Excerpt provided Block Start
DAUGHTERS OF THE DUST (Julie Dash, USA/GB 1991, 1.7. & 20.8.) Set at the beginning of the 20th century on the Sea Islands off the coast of South Carolina, the film tells the story of several generations of Gullah, the descendants of enslaved people from West Africa. The Peazant family is meeting one last time before migrating to the mainland. The main focus of the film, shot by one of the most important cinematographers of African-American cinema Arthur Jafa, is the women, who have preserved the cultural heritage of their ancestors. The non-linear narrative is reminiscent of West African oral culture. “I wanted to tell the story like an African griot would. A griot is a man hired by families at celebrations– weddings, funerals, reunions – who over a period of several days would recount the family’s history. There would be many breaks – for a meal, for this or that. I wanted to structure the story the way he would tell it.” (Julie Dash)

SHE’S GOTTA HAVE IT (Spike Lee, USA 1986, 3. & 10.7.) Nola Darling is a self-confident woman who refuses to give in to expectations and to choose between her three lovers. Brooklyn, which has not yet become so gentrified, provides the setting for this film about a radically independent heroine who addresses the camera directly and from time to time brings splashes of color to a world that is otherwise filmed in black-and-white. Spike Lee‘s directorial debut marked the beginning of a new era for African-American cinema. Shot on a small budget of $175,000 with friends and family members, it ended up making 10 million.
Excerpt provided Block End
**Task directions**
Translate this sentence from the film program notes into German: "The Peazant family is meeting one last time before migrating to the mainland." The data after this point are separate from the film program notes.
Collected material Block Start
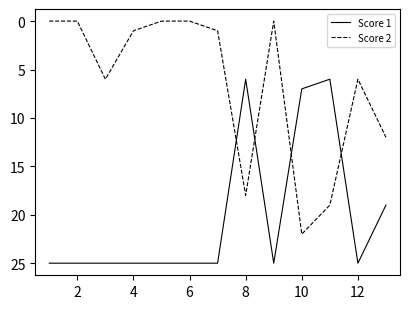

True or false: Score 2 has more than 2 points higher than both neighbors.

True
Collected material Block End
**Finished task**
Die Familie Peazant trifft sich ein letztes Mal, bevor sie auf das Festland übersiedelt.